Judge Delivers Harshest Sentence Yet for January 6 Defendant

The sentencing of Stewart Rhodes is a new chapter in the Biden administration’s historic targeting of political opponents.

By Hudson Crozier

What happened: Stewart Rhodes, leader of the right-wing Oath Keepers, was sentenced to 18 years in prison for his alleged role in the January 6, 2021, Capitol riot, the harshest sentence yet related to the attack. His most serious conviction was for seditious conspiracy, a Civil War-era charge.

For comparison: The last people convicted of seditious conspiracy were Islamic terrorists, including the man behind the 1993 World Trade Center bombing, which killed six people. Additionally, Rhodes received an equal or harsher sentence than individuals who were recently convicted of armed sexual abuse, distributing fentanyl, and distributing child pornography after being prosecuted by the same Washington, D.C., office of the Justice Department.

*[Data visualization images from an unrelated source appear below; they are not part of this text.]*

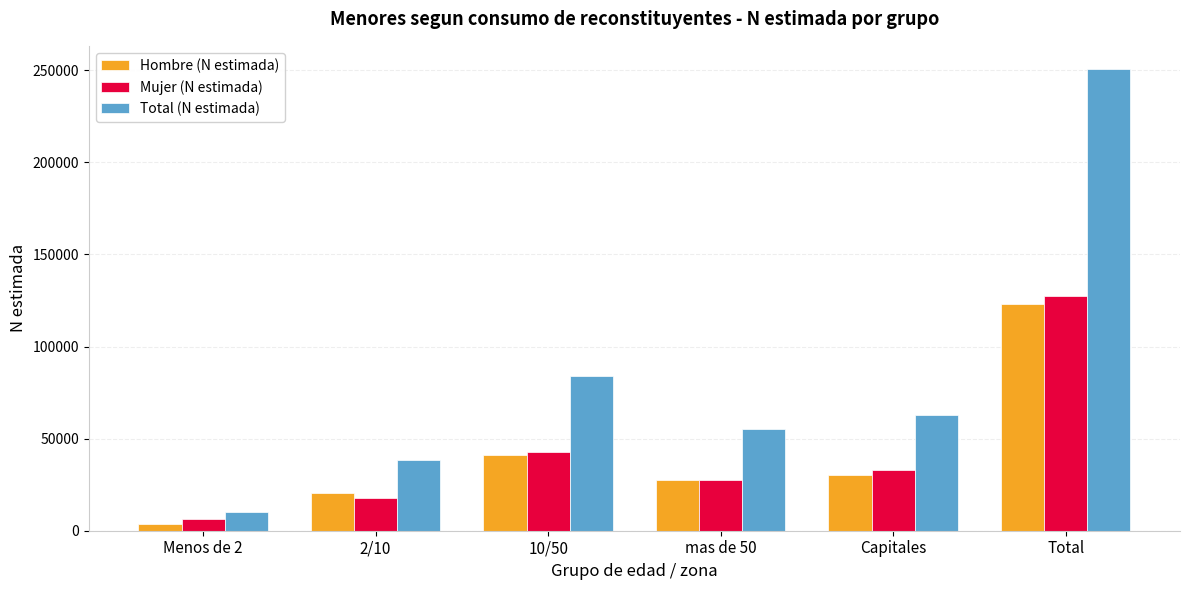

Reading left to right, list all the values displayed in this chart.

Hombre (N estimada): Menos de 2=3510	2/10=20667	10/50=41147	mas de 50=27806	Capitales=30146	Total=123276
Mujer (N estimada): Menos de 2=6479	2/10=17880	10/50=42699	mas de 50=27615	Capitales=32788	Total=127461
Total (N estimada): Menos de 2=9989	2/10=38547	10/50=83846	mas de 50=55421	Capitales=62934	Total=250737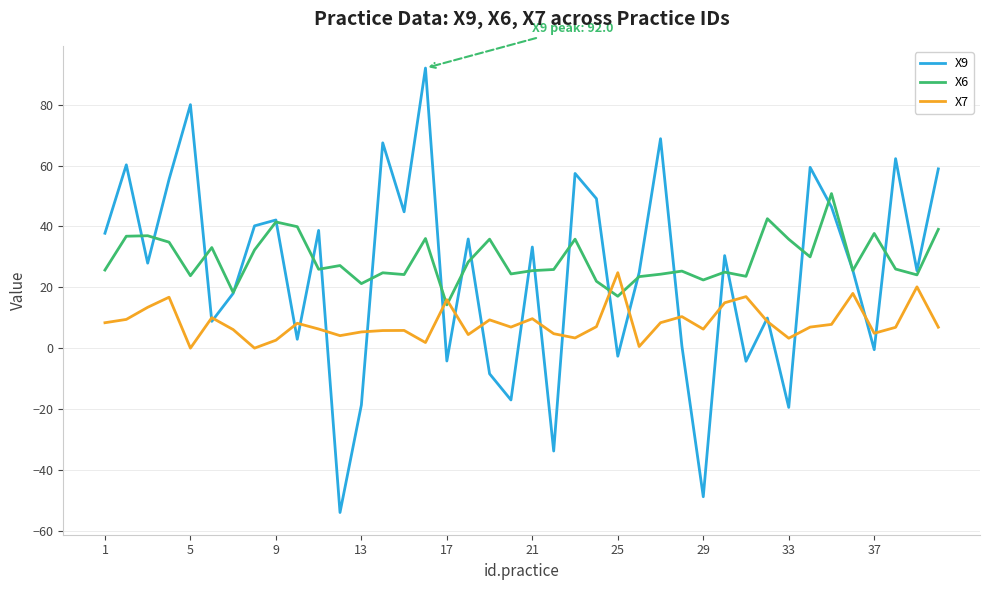

What is the maximum value shown in the chart?

92.0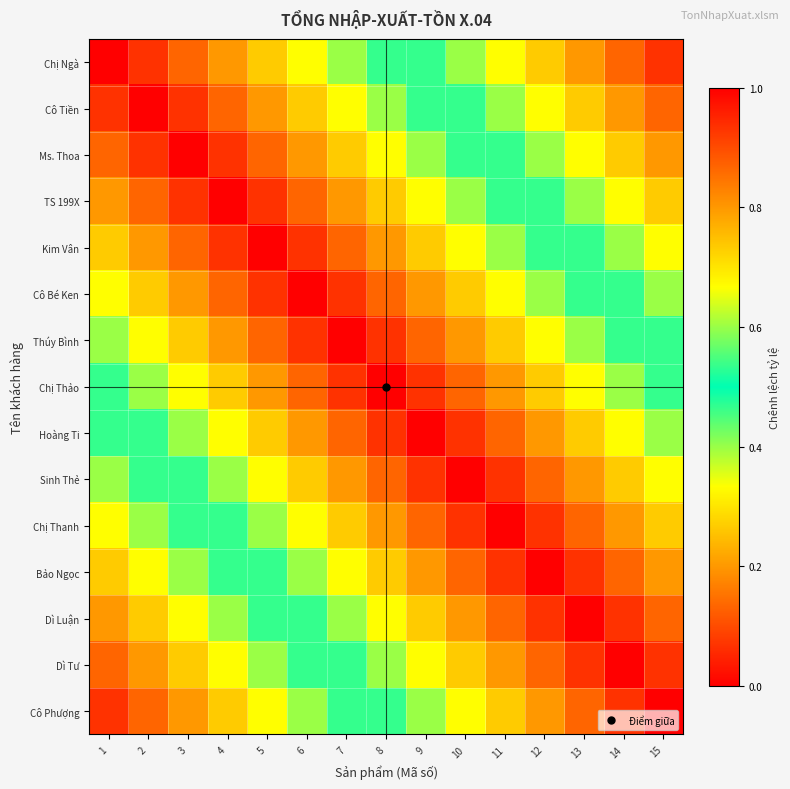

At 10, list the series in order from largest to smallest.

Chị Ngà, Cô Tiền, Ms. Thoa, TS 199X, Cô Phượng, Kim Vân, Dì Tư, Cô Bé Ken, Dì Luận, Thúy Bình, Bảo Ngọc, Chị Thảo, Hoàng Ti, Chị Thanh, Sinh Thẻ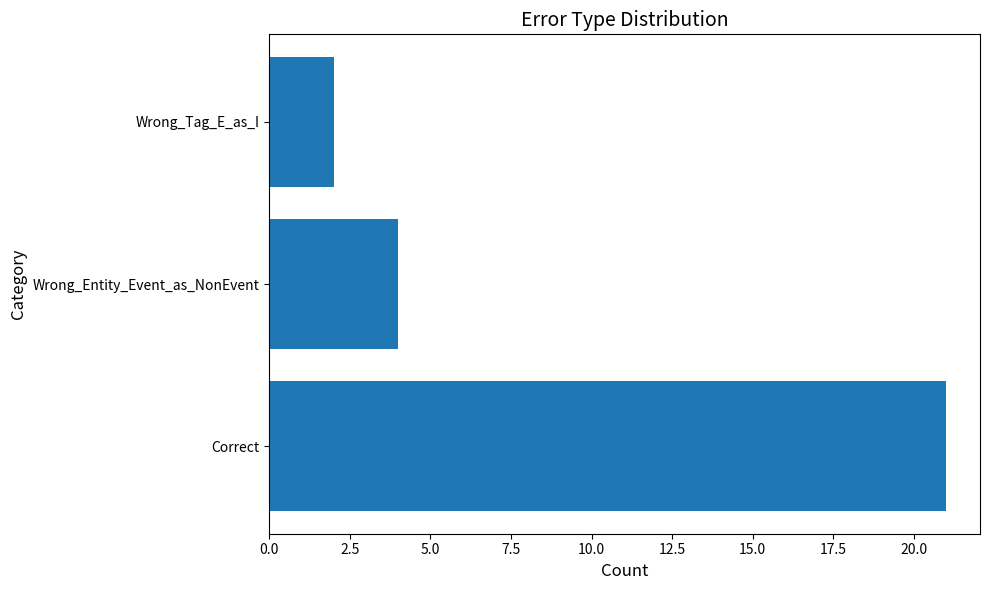

Between Wrong_Entity_Event_as_NonEvent and Correct, which is larger?

Correct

What exactly did he do? Rhodes repeatedly expressed a desire to violently resist the government to keep former President Donald Trump in office, according to testimony and group chats. None of his alleged crimes involved acts of violence, and he never entered the Capitol. Federal prosecutors nonetheless argued that his inflammatory words and actions were part of a concrete plan.

But they couldn’t prove it: Washington, D.C., jurors decided that Rhodes did not plan to disrupt the certification of Joe Biden’s presidential win but also convicted him of actually disrupting it, a “confusing” verdict, as The New York Times acknowledged. This incoherence and lack of evidence didn’t stop Judge Amit Mehta from declaring Rhodes “an ongoing threat and peril to our democracy and the fabric of this country.” Mehta, a Barack Obama appointee, even applied a “terrorism” enhancement to Rhodes’s sentence, setting a new precedent for January 6 cases.

Big picture: The Biden administration has made it clear through its rhetoric that it sees its political opponents as existential threats to America. In January 6 cases, liberal jury pools and sympathetic judges are helping the government carry out its new war on “terror.”